There were 916 housing units, of which 8.4% were vacant. The homeowner vacancy rate was 1.7% and the rental vacancy rate was 7.9%.

Racial composition as of the 2020 census
| Race | Number | Percent |
|---|---|---|
| White | 1,900 | 95.0% |
| Black or African American | 9 | 0.5% |
| American Indian and Alaska Native | 5 | 0.2% |
| Asian | 17 | 0.8% |
| Native Hawaiian and Other Pacific Islander | 2 | 0.1% |
| Some other race | 5 | 0.2% |
| Two or more races | 62 | 3.1% |
| Hispanic or Latino (of any race) | 26 | 1.3% |

===2010 census===
As of the census of 2010, there were 2,133 people, 832 households, and 558 families living in the town. The population density was 2480.2 PD/sqmi. There were 930 housing units at an average density of 1081.4 /sqmi. The racial makeup of the town was 96.8% White, 0.8% African American, 0.3% Native American, 0.4% Asian, 0.1% Pacific Islander, 0.8% from other races, and 0.9% from two or more races. Hispanic or Latino people of any race were 1.5% of the population.

• Exercise directions:
What rental vacancy rate does the census passage give? Answer from the census passage alone.

[Stored entries]
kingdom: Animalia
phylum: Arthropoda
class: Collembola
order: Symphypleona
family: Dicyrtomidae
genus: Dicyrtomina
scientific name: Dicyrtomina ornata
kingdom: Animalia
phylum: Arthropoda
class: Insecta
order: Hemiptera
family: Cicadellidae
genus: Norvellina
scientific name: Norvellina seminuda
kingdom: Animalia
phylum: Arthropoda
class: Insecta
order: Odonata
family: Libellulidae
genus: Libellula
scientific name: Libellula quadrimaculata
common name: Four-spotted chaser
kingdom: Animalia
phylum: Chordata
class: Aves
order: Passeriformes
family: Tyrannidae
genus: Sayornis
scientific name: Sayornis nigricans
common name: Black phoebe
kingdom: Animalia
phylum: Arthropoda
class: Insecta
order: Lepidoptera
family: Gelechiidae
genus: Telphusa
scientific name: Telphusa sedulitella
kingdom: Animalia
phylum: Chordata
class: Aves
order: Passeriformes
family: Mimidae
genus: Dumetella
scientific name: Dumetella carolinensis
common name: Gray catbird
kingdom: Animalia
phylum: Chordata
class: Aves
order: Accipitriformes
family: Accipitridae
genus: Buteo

• Task response:
7.9%